Sextortion: What Your Kids Need to Know

Sextortion is a nightmare scenario no parent wants to contemplate, yet recent FBI reports indicate a distressing rise in cases targeting children and teens. From 2021 to 2023, the FBI and Homeland Security Investigations received over 13,000 reports of online financial sextortion of minors, making understanding this digital threat crucial for parents.

What is sextortion?

According to the FBI, this sextortion often starts when young people believe they are communicating with someone their age who is interested in a relationship or with someone who is offering something of value. This catfish (false profile) relationship usually involves the predator using gifts, money, flattery, lies, or other methods to get a young person to produce an image. Initial contact can occur through various digital platforms, from messaging apps to gaming sites. Once the perpetrator obtains compromising content such as risky photos or videos, they escalate threats, including publication or physical harm if more material isn’t provided. This harrowing ordeal can evoke shame and fear, often trapping victims in silence.

The emotional toll of sextortion is profound, with some victims enduring relentless harassment and threats. Despite rarely seeking physical encounters, perpetrators inflict lasting trauma on their victims.

What can families do?

Discuss the reality of sextortion with your child and emphasize the importance of connecting only with known individuals online. Along with a discussion, act. Enforce strict privacy settings and parental controls on devices to monitor online activity and filter inappropriate content.

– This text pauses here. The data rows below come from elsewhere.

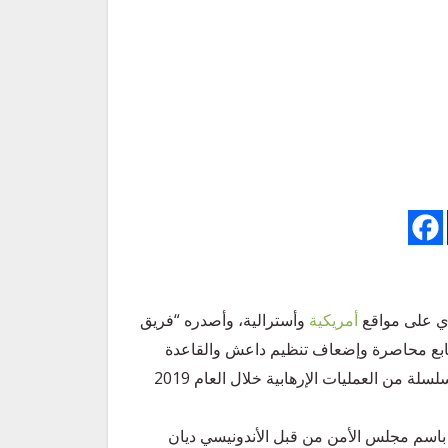
ي على مواقع
أمريكية
وأسترالية، وأصدره “فريق
 يتابع محاصرة وإضعاف تنظيم داعش والقاعدة
والتنظيمات التابعة لهما، من أنّ تنظيم داعش يخطط للقيام بسلسلة من العمليات الإرهابية خلال العام 2019
بالعودة الى التقرير الأصلي يتبين أنّه صدر بتاريخ 15-7-2019 باسم مجلس الأمن من قبل الأندونيسي ديان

Master and repeat the basics

Some essential safety protocols kids should follow online are worthy of repeating. They are:

  1. Reinforce safety protocols: Remind children to keep social accounts private, ignore messages from strangers, and never share sensitive photos.
  2. Keep your guard up. People can pretend to be anyone online, and photos can be altered
  3. Review digital friends: Regularly review your child’s online connections and work with them to review and remove suspicious or unknown contacts.
  4. Foster open communication: Assure your child they won’t face repercussions for seeking help and encourage them to report any concerning online interactions. Remember: Open communication and an honest relationship with your child are the most powerful tools you have to keep your child safe online.
  5. Report incidents: Victims of sextortion should go to a parent or trusted adult and tell them they need help. While doing this can feel terrifying, it’s crucial for victims to know people understand and want to help. For parents and caregivers, contact the FBI at 1-800-CALL-FBI or report the crime online at

Be clear to remove any fault

A sextortion situation for a child can be incredibly confusing and cause them to isolate and avoid telling anyone about it. Remind your child and be clear that they will never be in trouble for coming to you with any problem. Let them know that sextortion is a crime for the perpetrator and that they have not broken any laws by sending photos (despite what an abuser might have told them).

There’s no argument that parenting today has its own challenges distinct from generations past. The threat of online sextortion demands parents understand and engage with their child’s online activity at a whole new level. While the bad actors online are out to exploit and ruin our digital spaces, it’s important to maintain a healthy perspective rather than responding with fear. Remind your kids that there’s an army of people even more dedicated than the criminals; people like the FBI who are out to stop online crime and keep the internet safe for families.